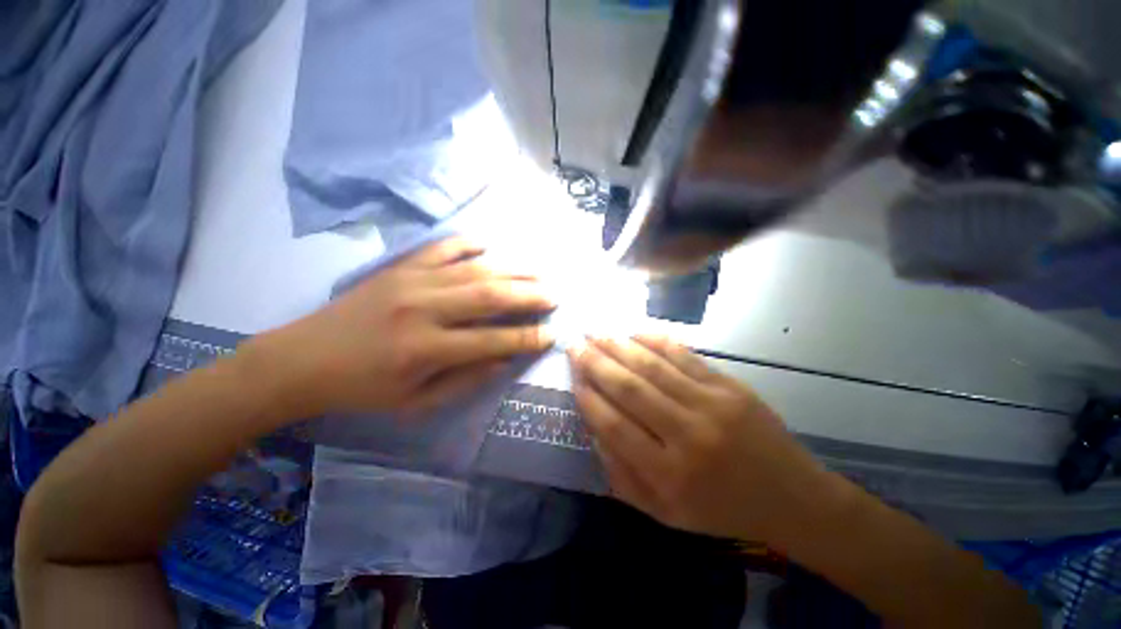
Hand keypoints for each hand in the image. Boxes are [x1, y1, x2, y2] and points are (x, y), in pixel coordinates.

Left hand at [254, 237, 555, 417]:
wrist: (303, 358)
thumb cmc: (363, 388)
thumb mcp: (415, 402)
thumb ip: (466, 381)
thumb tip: (505, 360)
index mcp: (426, 350)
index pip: (492, 341)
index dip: (526, 338)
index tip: (551, 334)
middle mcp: (424, 309)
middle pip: (489, 296)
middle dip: (529, 295)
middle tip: (555, 295)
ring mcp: (412, 281)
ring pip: (474, 269)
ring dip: (512, 269)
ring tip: (538, 271)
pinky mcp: (400, 267)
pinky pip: (443, 248)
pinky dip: (470, 244)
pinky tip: (491, 246)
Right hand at [569, 335, 832, 541]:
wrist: (792, 498)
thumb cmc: (722, 509)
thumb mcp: (666, 514)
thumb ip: (623, 477)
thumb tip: (594, 431)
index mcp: (670, 475)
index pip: (615, 427)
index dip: (589, 399)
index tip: (573, 378)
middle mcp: (688, 435)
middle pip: (630, 389)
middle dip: (596, 363)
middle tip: (574, 344)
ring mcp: (712, 404)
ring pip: (653, 367)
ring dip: (619, 346)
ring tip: (596, 332)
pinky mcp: (729, 385)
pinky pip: (684, 356)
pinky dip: (655, 340)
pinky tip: (634, 331)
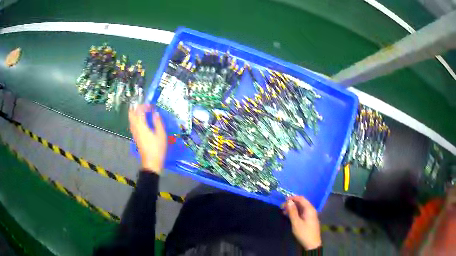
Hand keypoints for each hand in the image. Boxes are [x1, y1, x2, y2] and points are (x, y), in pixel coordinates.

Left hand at [129, 105, 166, 173]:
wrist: (151, 162)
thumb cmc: (157, 148)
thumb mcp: (161, 134)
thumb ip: (158, 122)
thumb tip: (155, 113)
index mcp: (141, 126)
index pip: (140, 111)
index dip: (144, 106)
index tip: (151, 105)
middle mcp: (135, 128)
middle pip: (131, 114)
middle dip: (136, 108)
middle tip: (144, 106)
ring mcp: (134, 133)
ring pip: (131, 119)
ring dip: (135, 113)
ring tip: (143, 111)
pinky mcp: (135, 137)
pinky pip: (132, 124)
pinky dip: (135, 119)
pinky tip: (141, 121)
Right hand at [282, 196, 321, 249]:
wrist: (312, 244)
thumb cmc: (304, 233)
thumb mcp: (296, 222)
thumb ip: (292, 211)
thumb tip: (289, 201)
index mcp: (309, 209)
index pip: (301, 199)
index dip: (293, 198)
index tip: (283, 200)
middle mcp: (311, 210)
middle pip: (301, 203)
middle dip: (291, 204)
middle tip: (281, 207)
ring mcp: (310, 215)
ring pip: (301, 208)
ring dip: (292, 209)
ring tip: (283, 212)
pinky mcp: (309, 220)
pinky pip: (301, 213)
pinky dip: (295, 213)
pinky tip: (289, 216)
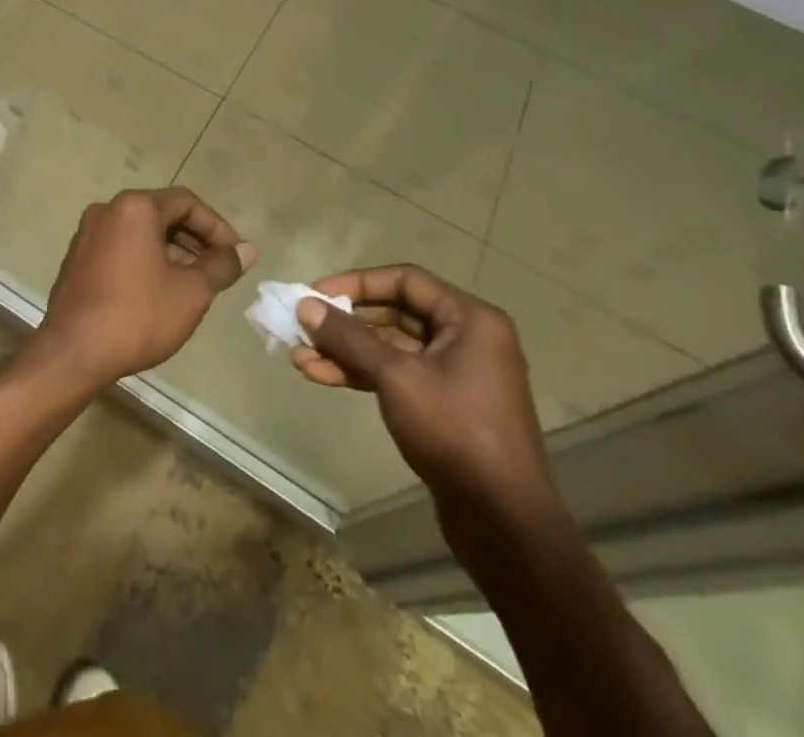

*-*-*

*Exercise directions:*
Word for word, print the material above, but without its pictures.

*Answer section:*
Hand keypoints for each hand in the image. Boxes are [x1, y1, x2, y2] and points are (x, y), in pixel coordinates.

Left hand at [254, 237, 555, 417]:
wrist: (303, 358)
thumb cmc: (363, 388)
thumb mcp: (415, 402)
thumb ip: (466, 381)
thumb tip: (505, 360)
index mcp: (426, 350)
index pip: (492, 341)
index dip: (526, 338)
index tip: (551, 334)
middle mcp: (424, 309)
middle pip: (489, 296)
middle dip: (529, 295)
middle tip: (555, 295)
ring mcp: (412, 281)
ring pip: (474, 269)
ring dip: (512, 269)
ring tip: (538, 271)
pinky mcp: (400, 267)
pinky pip: (443, 248)
pinky dip: (470, 244)
pinky tip: (491, 246)
Right hand at [569, 335, 832, 541]:
wrist: (792, 498)
thumb cmc: (722, 509)
thumb mcp: (666, 514)
thumb ip: (623, 477)
thumb tip: (594, 431)
index mcp: (670, 475)
index pip: (615, 427)
index dip: (589, 399)
index tip: (573, 378)
middle mcp: (688, 435)
middle pip: (630, 389)
middle dip: (596, 363)
middle tip: (574, 344)
ring mcp: (712, 404)
ring pip: (653, 367)
ring dip: (619, 346)
ring tip: (596, 332)
pinky mcp: (729, 385)
pinky pip: (684, 356)
pinky dip: (655, 340)
pinky tip: (634, 331)
Hand keypoints for each hand in the image. Boxes are [x1, y1, x2, y2] and points are (x, y), in pixel coordinates.

Left hand at [129, 105, 166, 173]:
wrist: (151, 162)
thumb cmc: (157, 148)
thumb mcp: (161, 134)
thumb ip: (158, 122)
thumb tip: (155, 113)
index mcp: (141, 126)
index pip: (140, 111)
index dip: (144, 106)
index tip: (151, 105)
middle mcp: (135, 128)
middle pip: (131, 114)
middle dip: (136, 108)
middle tip: (144, 106)
ring mcp: (134, 133)
ring pip: (131, 119)
ring dip: (135, 113)
ring tip: (143, 111)
pinky mcp: (135, 137)
pinky pip: (132, 124)
pinky dip: (135, 119)
pinky tip: (141, 121)
Right hand at [282, 196, 321, 249]:
wrist: (312, 244)
thumb cmc: (304, 233)
thumb mcp: (296, 222)
thumb ip: (292, 211)
thumb tip: (289, 201)
index mcp: (309, 209)
index pip: (301, 199)
index dip: (293, 198)
index tip: (283, 200)
middle mcp: (311, 210)
middle pip: (301, 203)
middle dip: (291, 204)
middle tip: (281, 207)
ring mcp: (310, 215)
ring pip: (301, 208)
ring dip: (292, 209)
ring tip: (283, 212)
pinky mcp: (309, 220)
pinky pip: (301, 213)
pinky dip: (295, 213)
pinky tip: (289, 216)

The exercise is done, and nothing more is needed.